Work item -
Your answer should be every line from the records that contains "width".

START Data

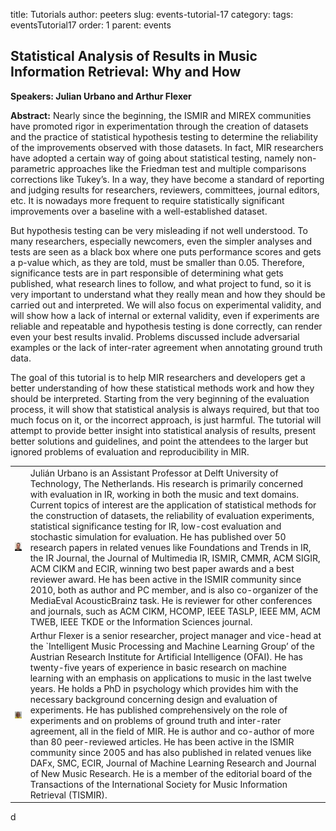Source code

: title: Tutorials
author: peeters
slug: events-tutorial-17
category:
tags: eventsTutorial17
order: 1
parent: events

## Statistical Analysis of Results in Music Information Retrieval: Why and How

**Speakers: Julian Urbano and Arthur Flexer**

**Abstract:** Nearly since the beginning, the ISMIR and MIREX communities have promoted rigor in experimentation through the creation of datasets and the practice of statistical hypothesis testing to determine the reliability of the improvements observed with those datasets. In fact, MIR researchers have adopted a certain way of going about statistical testing, namely non-parametric approaches like the Friedman test and multiple comparisons corrections like Tukey’s. In a way, they have become a standard of reporting and judging results for researchers, reviewers, committees, journal editors, etc. It is nowadays more frequent to require statistically significant improvements over a baseline with a well-established dataset.

But hypothesis testing can be very misleading if not well understood. To many researchers, especially newcomers, even the simpler analyses and tests are seen as a black box where one puts performance scores and gets a p-value which, as they are told, must be smaller than 0.05. Therefore, significance tests are in part responsible of determining what gets published, what research lines to follow, and what project to fund, so it is very important to understand what they really mean and how they should be carried out and interpreted. We will also focus on experimental validity, and will show how a lack of internal or external validity, even if experiments are reliable and repeatable and hypothesis testing is done correctly, can render even your best results invalid. Problems discussed include adversarial examples or the lack of inter-rater agreement when annotating ground truth data.

The goal of this tutorial is to help MIR researchers and developers get a better understanding of how these statistical methods work and how they should be interpreted. Starting from the very beginning of the evaluation process, it will show that statistical analysis is always required, but that too much focus on it, or the incorrect approach, is just harmful. The tutorial will attempt to provide better insight into statistical analysis of results, present better solutions and guidelines, and point the attendees to the larger but ignored problems of evaluation and reproducibility in MIR.

<TABLE>

<TR>
<TD>
<img src="../images/tutorial_photo_urbano.jpg">
</TD>
<TD>
Julián Urbano is an Assistant Professor at Delft University of Technology, The Netherlands. His research is primarily concerned with evaluation in IR, working in both the music and text domains. Current topics of interest are the application of statistical methods for the construction of datasets, the reliability of evaluation experiments, statistical significance testing for IR, low-cost evaluation and stochastic simulation for evaluation. He has published over 50 research papers in related venues like Foundations and Trends in IR, the IR Journal, the Journal of Multimedia IR, ISMIR, CMMR, ACM SIGIR, ACM CIKM and ECIR, winning two best paper awards and a best reviewer award. He has been active in the ISMIR community since 2010, both as author and PC member, and is also co-organizer of the MediaEval AcousticBrainz task. He is reviewer for other conferences and journals, such as ACM CIKM, HCOMP, IEEE TASLP, IEEE MM, ACM TWEB, IEEE TKDE or the Information Sciences journal.
</TD>
</TR>


<TR>
<TD>
<img src="../images/tutorial_photo_flexer.jpg">
</TD>
<TD>
Arthur Flexer is a senior researcher, project manager and vice-head at the `Intelligent Music Processing and Machine Learning Group’ of the Austrian Research Institute for Artificial Intelligence (OFAI). He has twenty-five years of experience in basic research on machine learning with an emphasis on applications to music in the last twelve years. He holds a PhD in psychology which provides him with the necessary background concerning design and evaluation of experiments. He has published comprehensively on the role of experiments and on problems of ground truth and inter-rater agreement, all in the field of MIR. He is author and co-author of more than 80 peer-reviewed articles. He has been active in the ISMIR community since 2005 and has also published in related venues like DAFx, SMC, ECIR, Journal of Machine Learning Research and Journal of New Music Research. He is a member of the editorial board of the Transactions of the International Society for Music Information Retrieval (TISMIR).
</TD>
</TR>

</TABLE>d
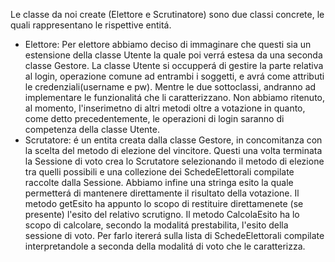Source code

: Le classe da noi create (Elettore e Scrutinatore) sono due classi concrete, le quali rappresentano le rispettive entitá.
  - Elettore: Per elettore abbiamo deciso di immaginare che questi sia un estensione della classe Utente la quale poi verrá estesa da una seconda classe Gestore.
              La classe Utente si occupperá di gestire la parte relativa al login, operazione comune ad entrambi i soggetti, e avrá come attributi le credenziali(username e                   pw). Mentre le due sottoclassi, andranno ad implementare le funzionalitá che li caratterizzano.
              Non abbiamo ritenuto, al momento, l'inserimetno di altri metodi oltre a votazione in quanto, come detto precedentemente, le operazioni di login saranno di                       competenza della classe Utente.
  - Scrutatore: é un entita creata dalla classe Gestore, in concomitanza con la scelta del metodo di elezione del vincitore. Questi una volta terminata la Sessione di voto crea                 lo Scrutatore selezionando il metodo di elezione tra quelli possibili e una collezione dei SchedeElettorali compilate raccolte dalla Sessione.
                Abbiamo infine una stringa esito la quale permetterá di mantenere direttamente il risultato della votazione. Il metodo getEsito ha appunto lo scopo di                           restituire direttamenete (se presente) l'esito del relativo scrutigno. Il metodo CalcolaEsito ha lo scopo di calcolare, secondo la modalitá prestabilita,                       l'esito della sessione di voto. Per farlo itererá sulla lista di SchedeElettorali compilate interpretandole a seconda della modalitá di voto che le                             caratterizza.


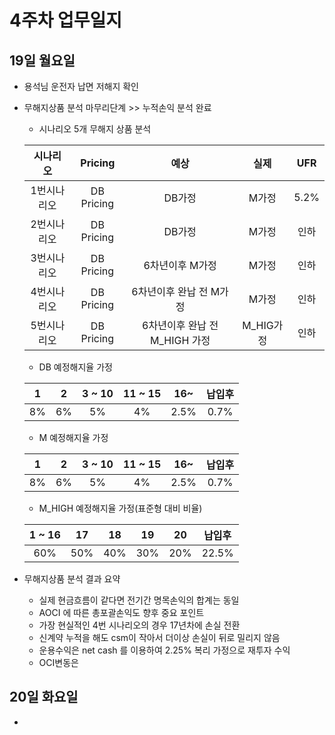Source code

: # 4주차 업무일지

## 19일 월요일

*  용석님 운전자 납면 저해지 확인
*  무해지상품 분석 마무리단계 >> 누적손익 분석 완료
    - 시나리오 5개 무해지 상품  분석

	| 시나리오 | Pricing | 예상 | 실제 | UFR |
	|:--:|:--:|:--:|:--:|:--:|
	| 1번시나리오 | DB Pricing | DB가정 | M가정 | 5.2% |
	| 2번시나리오 | DB Pricing | DB가정 | M가정 | 인하 |
	| 3번시나리오 | DB Pricing | 6차년이후 M가정   | M가정 | 인하 |
	| 4번시나리오 | DB Pricing | 6차년이후 완납 전 M가정  | M가정 | 인하 |
	| 5번시나리오 | DB Pricing | 6차년이후 완납 전 M_HIGH 가정   | M_HIG가정 | 인하 |

    - DB 예정해지율 가정
   
	| 1 | 2 | 3 ~ 10 | 11 ~ 15 | 16~ | 납입후 |
	|:--:|:--:|:--:|:--:|:--:|:--:|
	| 8% | 6% | 5% | 4% | 2.5% | 0.7% |

    - M 예정해지율 가정
    
	| 1 | 2 | 3 ~ 10 | 11 ~ 15 | 16~ | 납입후 |
	|:--:|:--:|:--:|:--:|:--:|:--:|
	| 8% | 6% | 5% | 4% | 2.5% | 0.7% |

    - M_HIGH  예정해지율 가정(표준형 대비 비율)

	| 1 ~ 16 | 17 | 18 | 19 | 20 | 납입후 |
	|:--:|:--:|:--:|:--:|:--:|:--:|
	| 60% | 50% | 40% | 30% | 20% | 22.5% |

*  무해지상품 분석 결과 요약
	-  실제 현금흐름이 같다면 전기간 명목손익의 합계는 동일
	-  AOCI 에 따른 총포괄손익도 향후 중요 포인트
	-  가장 현실적인 4번 시나리오의 경우 17년차에 손실 전환
	-  신계약 누적을 해도 csm이 작아서 더이상 손실이 뒤로 밀리지 않음
	-  운용수익은 net cash 를 이용하여 2.25% 복리 가정으로 재투자 수익
	-  OCI변동은
 
## 20일 화요일

* 
<!--stackedit_data:
eyJoaXN0b3J5IjpbLTg4MTY5MzUyNywtNDAwNDQzMTg4LC0xOD
Y4ODc1MjA2LC0xNzU5MjM5NzQsMjAyMTI0NDQ0NiwxMDQ0OTky
ODUsLTEzNzE3NjQ0MDAsMTY5ODgwNDc4Ml19
-->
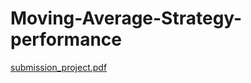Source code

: # Moving-Average-Strategy-performance

[submission_project.pdf](https://github.com/BL-30/Moving-Average-Strategy-performance/files/10268345/submission_project.pdf)
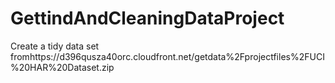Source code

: # GettindAndCleaningDataProject
Create a tidy data set fromhttps://d396qusza40orc.cloudfront.net/getdata%2Fprojectfiles%2FUCI%20HAR%20Dataset.zip
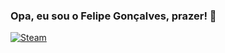 ### Opa, eu sou o Felipe Gonçalves, prazer! 👋

[![Steam](https://img.shields.io/badge/Steam-000000?style=for-the-badge&logo=steam&logoColor=white)](https://steamcommunity.com/profiles/76561198167735256)
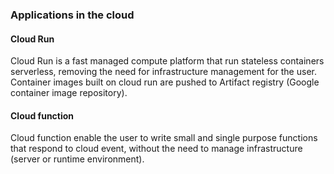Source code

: ### Applications in the cloud
#### Cloud Run
Cloud Run is a fast managed compute platform that run stateless containers serverless, removing the need for infrastructure management for the user. 
Container images built on cloud run are pushed to Artifact registry (Google container image repository).

#### Cloud function
Cloud function enable the user to write small and single purpose functions that respond to cloud event, 
without the need to manage infrastructure (server or runtime environment).
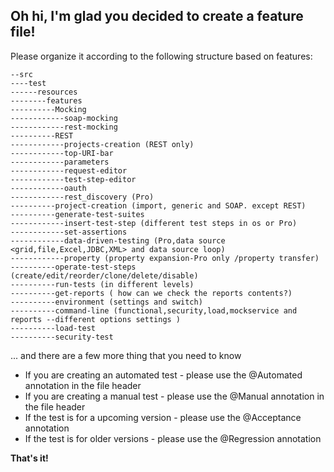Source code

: Oh hi, I'm glad you decided to create a feature file!
-----------------------------------------------------

Please organize it according to the following structure based on features:

    --src
    ----test
    ------resources
    --------features
    ----------Mocking
    ------------soap-mocking
    ------------rest-mocking 
    ----------REST
    ------------projects-creation (REST only)
    ------------top-URI-bar
    ------------parameters
    ------------request-editor
    ------------test-step-editor
    ------------oauth
    ------------rest_discovery (Pro)
    ----------project-creation (import, generic and SOAP. except REST)
    ----------generate-test-suites
    ------------insert-test-step (different test steps in os or Pro)
    ------------set-assertions
    ------------data-driven-testing (Pro,data source <grid,file,Excel,JDBC,XML> and data source loop)
    ------------property (property expansion-Pro only /property transfer)
    ----------operate-test-steps (create/edit/reorder/clone/delete/disable)
    ----------run-tests (in different levels)
    ----------get-reports ( how can we check the reports contents?)
    ----------environment (settings and switch)
    ----------command-line (functional,security,load,mockservice and reports --different options settings )
    ----------load-test
    ----------security-test

... and there are a few more thing that you need to know

* If you are creating an automated test - please use the @Automated annotation in the file header
* If you are creating a manual test - please use the @Manual annotation in the file header
* If the test is for a upcoming version - please use the @Acceptance annotation
* If the test is for older versions - please use the @Regression annotation

**That's it!**


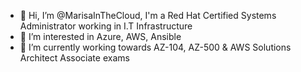 - 👋 Hi, I’m @MarisaInTheCloud, I'm a Red Hat Certified Systems Administrator working in I.T Infrastructure
- 👀 I’m interested in Azure, AWS, Ansible
- 🌱 I’m currently working towards AZ-104, AZ-500 & AWS Solutions Architect Associate exams

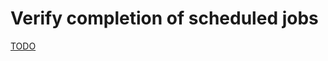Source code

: # Verify completion of scheduled jobs

[TODO](https://github.com/simonesavi/lfcs/blob/master/OperationofRunningSystems.md#verify-completion-of-scheduled-jobs)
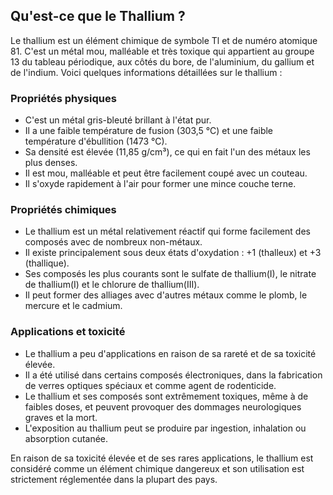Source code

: ## Qu'est-ce que le Thallium ?

Le thallium est un élément chimique de symbole Tl et de numéro atomique 81. C'est un métal mou, malléable et très toxique qui appartient au groupe 13 du tableau périodique, aux côtés du bore, de l'aluminium, du gallium et de l'indium. Voici quelques informations détaillées sur le thallium :

### Propriétés physiques

- C'est un métal gris-bleuté brillant à l'état pur.
- Il a une faible température de fusion (303,5 °C) et une faible température d'ébullition (1473 °C).
- Sa densité est élevée (11,85 g/cm³), ce qui en fait l'un des métaux les plus denses.
- Il est mou, malléable et peut être facilement coupé avec un couteau.
- Il s'oxyde rapidement à l'air pour former une mince couche terne.

### Propriétés chimiques

- Le thallium est un métal relativement réactif qui forme facilement des composés avec de nombreux non-métaux.
- Il existe principalement sous deux états d'oxydation : +1 (thalleux) et +3 (thallique).
- Ses composés les plus courants sont le sulfate de thallium(I), le nitrate de thallium(I) et le chlorure de thallium(III).
- Il peut former des alliages avec d'autres métaux comme le plomb, le mercure et le cadmium.

### Applications et toxicité

- Le thallium a peu d'applications en raison de sa rareté et de sa toxicité élevée.
- Il a été utilisé dans certains composés électroniques, dans la fabrication de verres optiques spéciaux et comme agent de rodenticide.
- Le thallium et ses composés sont extrêmement toxiques, même à de faibles doses, et peuvent provoquer des dommages neurologiques graves et la mort.
- L'exposition au thallium peut se produire par ingestion, inhalation ou absorption cutanée.

En raison de sa toxicité élevée et de ses rares applications, le thallium est considéré comme un élément chimique dangereux et son utilisation est strictement réglementée dans la plupart des pays.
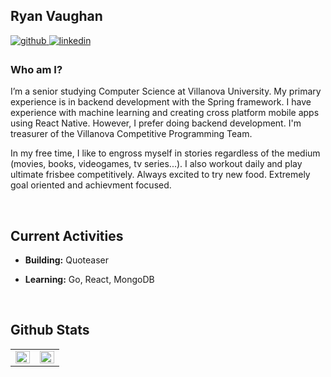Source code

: ## Ryan Vaughan  
  

<a href="https://github.com/TheRyanVaughan" target="_blank">
<img src=https://img.shields.io/badge/github-%2324292e.svg?&style=for-the-badge&logo=github&logoColor=white alt=github style="margin-bottom: 5px;" />
</a>
<a href="https://linkedin.com/in/ryan-vaughan-b582251b5" target="_blank">
<img src=https://img.shields.io/badge/linkedin-%231E77B5.svg?&style=for-the-badge&logo=linkedin&logoColor=white alt=linkedin style="margin-bottom: 5px;" />
</a>  
  



### Who am I?  
I’m a senior studying Computer Science at Villanova University. My primary experience is in backend development with the Spring framework. I have experience with machine learning and creating cross platform mobile apps using React Native. However, I prefer doing backend development. I'm treasurer of the Villanova Competitive Programming Team.

In my free time, I like to engross myself in stories regardless of the medium (movies, books, videogames, tv series...). I also workout daily and play ultimate frisbee competitively. Always excited to try new food. Extremely goal oriented and achievment focused.
  

<br/>  

## Current Activities


- **Building:** Quoteaser  
  
- **Learning:** Go, React, MongoDB
<br/>  




## Github Stats  
<table><tr><td valign="top" width="50%">

<img src="https://github-readme-stats.vercel.app/api?username=TheRyanVaughan&show_icons=true&count_private=true&hide_border=true" align="left" style="width: 100%" />

</td><td valign="top" width="50%">

<img src="https://github-readme-stats.vercel.app/api/top-langs/?username=TheRyanVaughan&hide_border=true&layout=compact" align="left" style="width: 100%" />

</td></tr></table>  

<br/>  

  

<br/>  

  

<br/>  


<br />


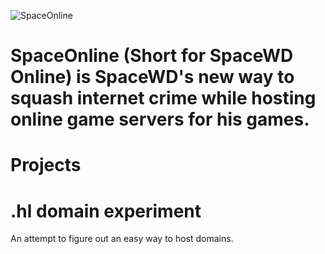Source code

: ![SpaceOnline](https://github.com/spacewdonline/.github/blob/main/spacewd.png)
# SpaceOnline (Short for SpaceWD Online) is SpaceWD's new way to squash internet crime while hosting online game servers for his games.
# Projects
# .hl domain experiment
An attempt to figure out an easy way to host domains.
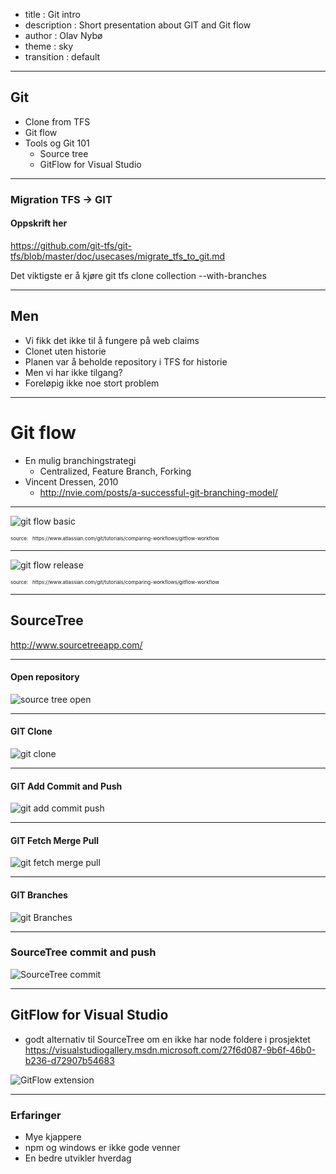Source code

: ﻿- title : Git intro
- description : Short presentation about GIT and Git flow
- author : Olav Nybø
- theme : sky
- transition : default

***

## Git

- Clone from TFS
- Git flow
- Tools og Git 101
    - Source tree
    - GitFlow for Visual Studio

***
### Migration TFS -> GIT
#### Oppskrift her
https://github.com/git-tfs/git-tfs/blob/master/doc/usecases/migrate_tfs_to_git.md

Det viktigste er å kjøre
    git tfs clone collection --with-branches

---
## Men
- Vi fikk det ikke til å fungere på web claims
- Clonet uten historie
- Planen var å beholde repository i TFS for historie
- Men vi har ikke tilgang?
- Foreløpig ikke noe stort problem

***

# Git flow
- En mulig branchingstrategi
    - Centralized, Feature Branch, Forking
- Vincent Dressen, 2010
    - http://nvie.com/posts/a-successful-git-branching-model/

---
![git flow basic](images/gitflow.svg)

<p style="font-size: 8px;"> source: &nbsp; https://www.atlassian.com/git/tutorials/comparing-workflows/gitflow-workflow </p>

---
![git flow release](images/gitflow-release.svg)


<p style="font-size: 8px;"> source: &nbsp; https://www.atlassian.com/git/tutorials/comparing-workflows/gitflow-workflow </p>

***
## SourceTree
http://www.sourcetreeapp.com/

---
#### Open repository
![source tree open](images/Sourcetree-open.png)

---
#### GIT Clone
![git clone](images/git_clone.png)

---
#### GIT Add Commit and Push
![git add commit push](images/git_add_commit_push.png)

---
#### GIT Fetch Merge Pull
![git fetch merge pull](images/git_fetch_merge_pull.png)

---
#### GIT Branches
![git Branches](images/git_branches.png)

---

### SourceTree commit and push
![SourceTree commit](images/sourcetree_commit.png)

---
## GitFlow for Visual Studio
- godt alternativ til SourceTree om en ikke har node foldere i prosjektet
https://visualstudiogallery.msdn.microsoft.com/27f6d087-9b6f-46b0-b236-d72907b54683

![GitFlow extension](images/GitFlow_extension.png)

***

### Erfaringer
- Mye kjappere
- npm og windows er ikke gode venner
- En bedre utvikler hverdag
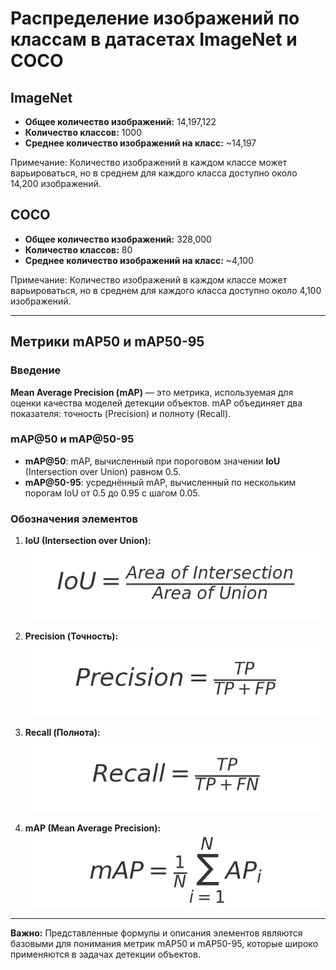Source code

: 
# Распределение изображений по классам в датасетах ImageNet и COCO

## ImageNet

- **Общее количество изображений:** 14,197,122
- **Количество классов:** 1000
- **Среднее количество изображений на класс:** ~14,197

Примечание: Количество изображений в каждом классе может варьироваться, но в среднем для каждого класса доступно около 14,200 изображений.

## COCO

- **Общее количество изображений:** 328,000
- **Количество классов:** 80
- **Среднее количество изображений на класс:** ~4,100

Примечание: Количество изображений в каждом классе может варьироваться, но в среднем для каждого класса доступно около 4,100 изображений.

---

## Метрики mAP50 и mAP50-95

### Введение

**Mean Average Precision (mAP)** — это метрика, используемая для оценки качества моделей детекции объектов. mAP объединяет два показателя: точность (Precision) и полноту (Recall).

### mAP@50 и mAP@50-95

- **mAP@50**: mAP, вычисленный при пороговом значении **IoU** (Intersection over Union) равном 0.5.
- **mAP@50-95**: усреднённый mAP, вычисленный по нескольким порогам IoU от 0.5 до 0.95 с шагом 0.05.

### Обозначения элементов

1. **IoU (Intersection over Union):**  
   ![IoU](iou.png)

2. **Precision (Точность):**  
   ![Precision](precision.png)

3. **Recall (Полнота):**  
   ![Recall](recall.png)

4. **mAP (Mean Average Precision):**  
   ![mAP](utils/map.png)

---

**Важно:** Представленные формулы и описания элементов являются базовыми для понимания метрик mAP50 и mAP50-95, которые широко применяются в задачах детекции объектов.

END Data

Response below -
<table><tr><td valign="top" width="50%">
<img src="https://github-readme-stats.vercel.app/api?username=TheRyanVaughan&show_icons=true&count_private=true&hide_border=true" align="left" style="width: 100%" />
</td><td valign="top" width="50%">
<img src="https://github-readme-stats.vercel.app/api/top-langs/?username=TheRyanVaughan&hide_border=true&layout=compact" align="left" style="width: 100%" />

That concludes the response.